萧意珩喜不自胜,远远的,就嘴里喊着“师兄”,径直奔去。
桓尧似是没听见,没瞬时转头望来,仍在对弟子说话。
萧意珩步履不停,又喊了一句师兄,声音拔高几分。
桓尧说得聚精会神,依然没回应。
萧意珩绕过收拾蒲团的弟子,站在桓尧的身侧,惊诧道:“师兄,喊你怎么不理我?”
桓尧充耳不闻,将符箓叠得整整齐齐,冲某个弟子道:“玉尘,朱厌秘境内危机四伏,你将这些符箓也带去吧。”
叫玉尘的弟子将两个蒲团叠在一起,叹口气道:“师尊,我都说八百遍了,您给我的符箓灵器都装满了乾坤袋,再装不下了。”
桓尧手里的符箓仍是递向前,坚持道:“拿着吧,那就多带个乾坤袋,以防万一。”
“知道了,师尊。”玉尘满脸不情愿地接过符箓。
萧意珩急得像热锅上的蚂蚁,没空听这些鸡毛蒜皮拉家常。
被晾在一旁半天,他有点生气了。
“别逗我了,师兄,”他跺了跺脚,“我真的找你有急事!”
“修士也是会死的,”桓尧早习得驻颜之术,却鬓边微白,似乎老去了很多,他目光悠远,“就算修为再高,也可能突然就死掉了。
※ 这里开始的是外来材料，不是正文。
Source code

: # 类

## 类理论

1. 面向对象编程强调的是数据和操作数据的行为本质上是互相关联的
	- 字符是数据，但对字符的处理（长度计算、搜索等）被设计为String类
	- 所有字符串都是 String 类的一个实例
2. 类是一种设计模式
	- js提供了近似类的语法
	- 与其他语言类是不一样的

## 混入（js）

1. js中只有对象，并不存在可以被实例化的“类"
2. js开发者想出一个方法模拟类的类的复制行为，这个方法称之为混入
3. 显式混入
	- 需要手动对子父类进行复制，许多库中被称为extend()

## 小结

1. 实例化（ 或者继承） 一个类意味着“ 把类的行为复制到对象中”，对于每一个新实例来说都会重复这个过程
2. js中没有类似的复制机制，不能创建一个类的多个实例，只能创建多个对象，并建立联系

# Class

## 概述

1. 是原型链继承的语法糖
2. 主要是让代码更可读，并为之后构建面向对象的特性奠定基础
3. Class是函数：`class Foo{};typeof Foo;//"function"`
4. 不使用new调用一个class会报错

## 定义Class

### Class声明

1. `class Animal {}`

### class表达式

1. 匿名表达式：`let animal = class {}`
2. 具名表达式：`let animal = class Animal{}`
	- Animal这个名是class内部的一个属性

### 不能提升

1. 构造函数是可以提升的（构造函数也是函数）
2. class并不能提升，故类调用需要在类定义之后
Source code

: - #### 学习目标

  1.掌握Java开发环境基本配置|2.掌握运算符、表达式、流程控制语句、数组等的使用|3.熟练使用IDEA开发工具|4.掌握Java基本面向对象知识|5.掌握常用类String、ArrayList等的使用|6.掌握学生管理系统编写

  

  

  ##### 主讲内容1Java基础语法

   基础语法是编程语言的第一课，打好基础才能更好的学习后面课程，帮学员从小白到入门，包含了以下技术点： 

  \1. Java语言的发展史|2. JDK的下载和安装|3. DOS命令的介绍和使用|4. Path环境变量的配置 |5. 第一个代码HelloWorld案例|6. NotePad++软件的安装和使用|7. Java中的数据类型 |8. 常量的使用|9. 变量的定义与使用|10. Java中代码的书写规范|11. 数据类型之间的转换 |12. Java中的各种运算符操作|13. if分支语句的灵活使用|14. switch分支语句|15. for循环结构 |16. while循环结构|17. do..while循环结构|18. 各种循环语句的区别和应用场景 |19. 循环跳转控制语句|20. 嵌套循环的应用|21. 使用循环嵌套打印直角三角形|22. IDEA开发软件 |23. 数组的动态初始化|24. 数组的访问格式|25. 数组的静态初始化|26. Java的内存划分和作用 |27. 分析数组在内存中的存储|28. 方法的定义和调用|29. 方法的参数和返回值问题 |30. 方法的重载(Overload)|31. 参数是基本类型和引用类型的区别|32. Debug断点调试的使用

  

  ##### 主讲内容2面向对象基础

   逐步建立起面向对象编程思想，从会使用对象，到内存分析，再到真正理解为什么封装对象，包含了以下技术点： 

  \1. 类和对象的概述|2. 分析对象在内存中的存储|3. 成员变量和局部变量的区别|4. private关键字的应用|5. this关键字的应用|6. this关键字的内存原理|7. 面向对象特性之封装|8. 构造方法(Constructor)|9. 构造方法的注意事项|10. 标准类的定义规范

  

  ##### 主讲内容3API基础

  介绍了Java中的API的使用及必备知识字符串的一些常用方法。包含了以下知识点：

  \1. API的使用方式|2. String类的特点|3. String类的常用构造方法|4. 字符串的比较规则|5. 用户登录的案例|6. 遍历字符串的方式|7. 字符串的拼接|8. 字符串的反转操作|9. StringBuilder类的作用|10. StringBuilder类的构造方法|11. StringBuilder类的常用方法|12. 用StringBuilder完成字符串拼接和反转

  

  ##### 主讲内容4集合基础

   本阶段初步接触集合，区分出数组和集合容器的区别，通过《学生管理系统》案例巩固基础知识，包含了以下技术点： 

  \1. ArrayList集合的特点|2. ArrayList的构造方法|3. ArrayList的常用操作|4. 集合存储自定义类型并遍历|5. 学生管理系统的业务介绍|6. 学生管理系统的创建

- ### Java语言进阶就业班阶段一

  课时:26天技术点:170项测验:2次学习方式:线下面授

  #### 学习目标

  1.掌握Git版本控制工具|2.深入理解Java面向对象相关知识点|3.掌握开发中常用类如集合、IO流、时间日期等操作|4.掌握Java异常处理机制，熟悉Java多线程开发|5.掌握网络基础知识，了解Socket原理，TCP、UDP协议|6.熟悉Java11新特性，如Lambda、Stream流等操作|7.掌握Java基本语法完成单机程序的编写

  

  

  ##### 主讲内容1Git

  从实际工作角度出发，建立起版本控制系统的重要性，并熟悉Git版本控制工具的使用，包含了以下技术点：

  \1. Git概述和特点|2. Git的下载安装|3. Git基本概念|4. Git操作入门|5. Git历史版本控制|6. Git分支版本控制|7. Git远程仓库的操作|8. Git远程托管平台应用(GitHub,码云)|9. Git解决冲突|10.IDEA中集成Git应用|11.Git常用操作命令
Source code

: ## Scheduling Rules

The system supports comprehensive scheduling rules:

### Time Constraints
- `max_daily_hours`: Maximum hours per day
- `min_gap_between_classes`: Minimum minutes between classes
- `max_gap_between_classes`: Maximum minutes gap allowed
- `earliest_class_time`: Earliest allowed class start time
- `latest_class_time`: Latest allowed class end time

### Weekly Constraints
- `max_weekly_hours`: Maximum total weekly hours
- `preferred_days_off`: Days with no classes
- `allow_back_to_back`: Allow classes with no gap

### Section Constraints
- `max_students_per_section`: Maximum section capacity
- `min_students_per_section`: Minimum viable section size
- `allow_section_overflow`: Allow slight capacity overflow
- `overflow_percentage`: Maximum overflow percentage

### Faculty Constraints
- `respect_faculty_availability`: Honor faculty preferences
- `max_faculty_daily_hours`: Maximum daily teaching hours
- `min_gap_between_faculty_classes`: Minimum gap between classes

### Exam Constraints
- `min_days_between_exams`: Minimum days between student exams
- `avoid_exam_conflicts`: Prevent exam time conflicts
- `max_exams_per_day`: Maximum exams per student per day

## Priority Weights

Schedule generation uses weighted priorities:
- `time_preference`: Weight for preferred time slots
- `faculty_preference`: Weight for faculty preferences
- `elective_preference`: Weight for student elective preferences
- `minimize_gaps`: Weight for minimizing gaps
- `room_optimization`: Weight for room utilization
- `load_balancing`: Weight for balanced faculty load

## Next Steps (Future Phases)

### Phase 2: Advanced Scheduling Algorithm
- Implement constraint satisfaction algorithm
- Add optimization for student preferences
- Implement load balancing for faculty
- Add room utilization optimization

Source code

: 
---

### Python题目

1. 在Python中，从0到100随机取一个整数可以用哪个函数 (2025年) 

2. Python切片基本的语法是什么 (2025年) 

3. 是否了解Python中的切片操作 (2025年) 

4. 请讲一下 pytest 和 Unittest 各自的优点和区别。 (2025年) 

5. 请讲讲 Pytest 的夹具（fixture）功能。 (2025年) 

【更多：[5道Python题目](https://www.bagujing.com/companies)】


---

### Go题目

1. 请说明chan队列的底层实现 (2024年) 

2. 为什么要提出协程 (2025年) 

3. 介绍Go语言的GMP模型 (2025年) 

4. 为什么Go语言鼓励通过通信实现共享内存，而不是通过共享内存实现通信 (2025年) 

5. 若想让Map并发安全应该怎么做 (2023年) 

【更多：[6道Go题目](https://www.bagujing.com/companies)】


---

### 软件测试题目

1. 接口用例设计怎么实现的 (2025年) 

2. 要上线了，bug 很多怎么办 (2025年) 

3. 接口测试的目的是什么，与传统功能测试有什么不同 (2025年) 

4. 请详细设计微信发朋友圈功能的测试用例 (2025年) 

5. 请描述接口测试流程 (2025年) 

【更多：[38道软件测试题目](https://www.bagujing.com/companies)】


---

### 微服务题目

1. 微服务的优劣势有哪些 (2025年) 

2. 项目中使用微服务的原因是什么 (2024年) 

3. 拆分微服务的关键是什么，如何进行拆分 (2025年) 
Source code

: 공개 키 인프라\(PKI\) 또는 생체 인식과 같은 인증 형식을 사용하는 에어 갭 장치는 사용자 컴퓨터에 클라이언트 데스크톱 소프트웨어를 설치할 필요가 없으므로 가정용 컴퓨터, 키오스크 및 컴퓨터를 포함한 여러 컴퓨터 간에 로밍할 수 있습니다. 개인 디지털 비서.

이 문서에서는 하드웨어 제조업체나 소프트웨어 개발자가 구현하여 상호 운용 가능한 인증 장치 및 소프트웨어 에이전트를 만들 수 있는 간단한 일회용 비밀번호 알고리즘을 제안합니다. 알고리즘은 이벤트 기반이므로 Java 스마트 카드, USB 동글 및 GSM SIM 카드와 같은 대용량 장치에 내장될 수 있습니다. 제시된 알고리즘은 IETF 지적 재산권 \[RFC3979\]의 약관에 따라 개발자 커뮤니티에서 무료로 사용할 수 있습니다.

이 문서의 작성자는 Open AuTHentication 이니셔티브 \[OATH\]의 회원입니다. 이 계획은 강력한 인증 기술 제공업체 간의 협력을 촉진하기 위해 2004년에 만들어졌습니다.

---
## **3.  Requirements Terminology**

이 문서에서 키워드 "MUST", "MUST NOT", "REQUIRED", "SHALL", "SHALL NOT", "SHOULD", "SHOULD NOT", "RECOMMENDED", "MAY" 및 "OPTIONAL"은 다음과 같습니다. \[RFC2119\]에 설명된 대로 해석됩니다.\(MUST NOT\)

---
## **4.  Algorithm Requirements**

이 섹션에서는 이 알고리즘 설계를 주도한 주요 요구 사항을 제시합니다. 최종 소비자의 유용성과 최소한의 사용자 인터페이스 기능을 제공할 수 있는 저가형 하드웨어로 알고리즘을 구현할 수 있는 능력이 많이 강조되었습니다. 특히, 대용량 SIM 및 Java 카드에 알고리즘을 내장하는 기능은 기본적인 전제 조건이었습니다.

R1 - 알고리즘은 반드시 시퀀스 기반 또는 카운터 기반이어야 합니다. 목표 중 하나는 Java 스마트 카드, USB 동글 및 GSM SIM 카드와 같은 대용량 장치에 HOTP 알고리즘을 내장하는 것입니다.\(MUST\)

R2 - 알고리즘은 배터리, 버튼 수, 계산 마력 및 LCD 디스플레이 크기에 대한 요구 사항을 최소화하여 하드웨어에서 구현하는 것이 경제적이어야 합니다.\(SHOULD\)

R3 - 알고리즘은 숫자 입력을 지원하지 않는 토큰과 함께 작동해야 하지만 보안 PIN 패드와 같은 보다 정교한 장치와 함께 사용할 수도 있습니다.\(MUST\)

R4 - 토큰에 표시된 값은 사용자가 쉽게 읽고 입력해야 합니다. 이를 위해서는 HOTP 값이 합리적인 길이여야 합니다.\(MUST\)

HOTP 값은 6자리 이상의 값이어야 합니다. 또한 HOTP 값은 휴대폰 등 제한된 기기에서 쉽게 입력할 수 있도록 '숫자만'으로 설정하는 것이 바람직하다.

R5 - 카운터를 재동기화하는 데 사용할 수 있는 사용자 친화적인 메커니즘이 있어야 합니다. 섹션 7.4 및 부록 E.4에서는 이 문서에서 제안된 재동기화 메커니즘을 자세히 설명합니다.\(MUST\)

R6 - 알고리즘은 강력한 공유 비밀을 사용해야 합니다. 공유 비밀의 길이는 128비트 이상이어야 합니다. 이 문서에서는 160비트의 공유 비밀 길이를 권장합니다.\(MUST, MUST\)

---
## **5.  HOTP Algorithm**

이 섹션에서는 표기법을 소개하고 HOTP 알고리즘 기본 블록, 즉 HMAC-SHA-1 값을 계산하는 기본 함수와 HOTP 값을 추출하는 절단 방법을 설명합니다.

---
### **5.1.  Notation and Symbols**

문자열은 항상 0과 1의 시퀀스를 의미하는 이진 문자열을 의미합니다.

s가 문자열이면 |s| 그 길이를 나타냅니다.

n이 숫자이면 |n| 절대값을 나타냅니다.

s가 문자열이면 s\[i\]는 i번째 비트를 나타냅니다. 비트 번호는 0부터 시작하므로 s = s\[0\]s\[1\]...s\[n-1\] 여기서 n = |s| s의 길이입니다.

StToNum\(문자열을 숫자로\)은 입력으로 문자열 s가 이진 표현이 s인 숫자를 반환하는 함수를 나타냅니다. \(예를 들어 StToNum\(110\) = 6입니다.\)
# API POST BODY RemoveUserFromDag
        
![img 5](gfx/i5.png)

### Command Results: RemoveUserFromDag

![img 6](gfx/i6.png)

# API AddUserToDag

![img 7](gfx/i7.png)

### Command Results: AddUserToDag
”
玉尘撇撇嘴,嘟嘟囔囔:“第一千零一遍……”
桓尧师兄在说我吗?
萧意珩真的不能再等了。
他心急火燎去扯桓尧的宽大衣袖,手猛然抓了个空。
萧意珩骇然,探手再抓。这次,他眼睁睁看着自己的手指,缓缓从桓尧浅蓝色的袍袖径直穿过。